Cervical Spine Dysfunction. CRANIOFACIAL PAIN OF CERVICAL ORIGIN Recognize craniofacial pain of cervical origin Understand basic anatomy and physiology of the upper cervical spine Overview of craniovertebral testing and treatment. Occipital/supraorbital syndrome (C1).
OA unilateral lesion, unilateral pain, retroorbital nausea
Unilateral Pain from posterior rami C2, sharp shooting attacks of pain, pain at posterior neck to vertex, pain at retromastoid region
Otic Syndrome- Ventral Rami C2-lesser occipital nerve and greater auricular nerve
Pain, buzzing, vertigo symptoms related to ears without ear pathology
Auriculomandibular Neuralgia - C3 greater auricular nerve
Pain corresponds to C3, occipital headache, pain radiating to auricular lobe and angle of mandible, generally unilateral
Facet Joint Referred Pain Patterns greater auricular nerve
C2 - C3 and C3 - C4 refer pain into head
The cervical spine connection greater auricular nerve
Trigeminal system and C1-C3 nerves along with CN VII, IX,X
Pain fibers descending from the brain stem converge in the posterior horn of the upper cervical spine. This convergence gives an anatomical basis for pain referral from the neck to the head.

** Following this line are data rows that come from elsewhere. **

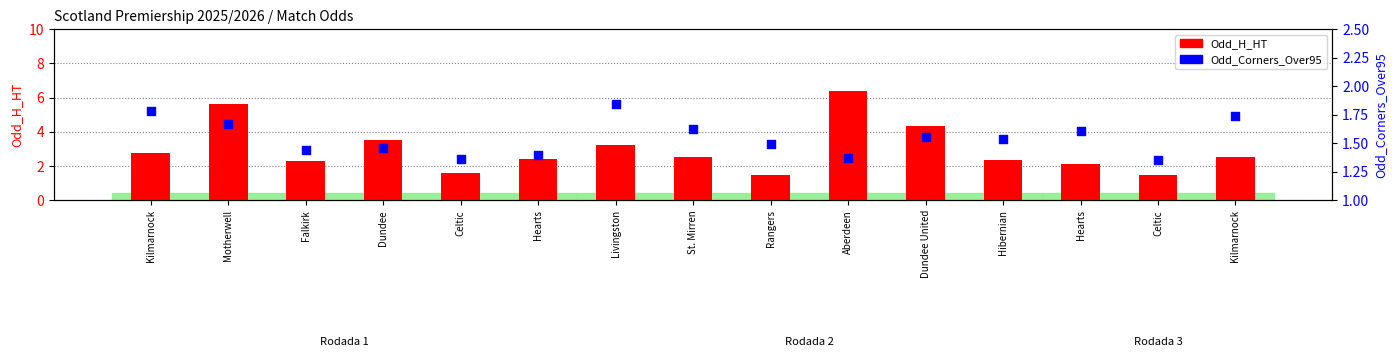

At which category is the sum across all series the highest?

Aberdeen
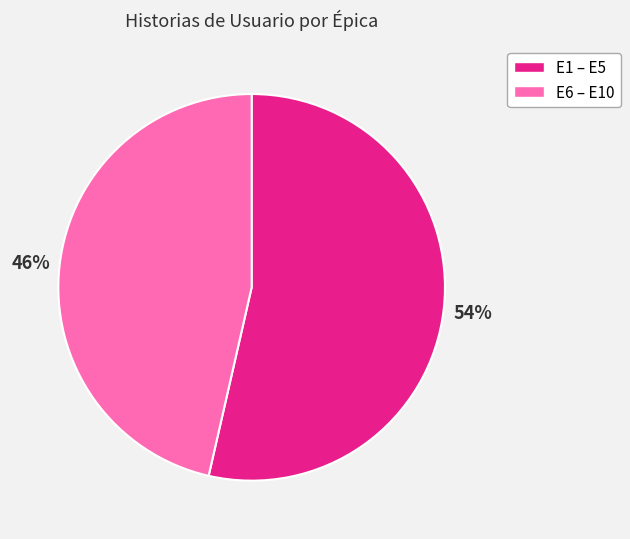

Is there any slice that represents more than half of the pie?

Yes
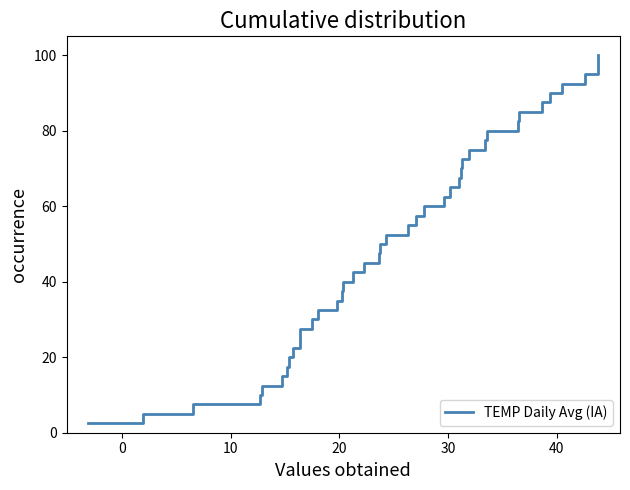

What is the sum of all values?

2050.0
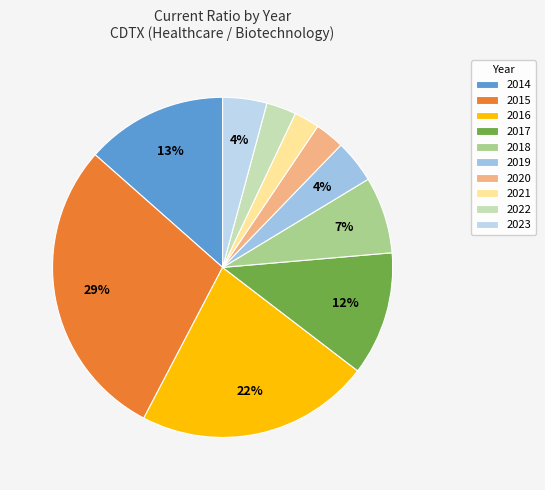

Count the number of slices in the pie.

10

A Single Combined Nucleus-Trigeminocervical Nucleus greater auricular nerve
“terminals of the trigeminal nerve and the upper three cervical nerves ramify in a continuous column of grey matter formed by the par caudalis of the spinal nucleus of the trigeminal nerve and dorsal horns of the upper three cervical segments”
Transmits PAIN greater auricular nerve
Nociceptive information from cervical spine tissues is transmitted to the trigeminocervical nucleus, which in turn gives the patient the perception of symptoms in the head, face and jaw area.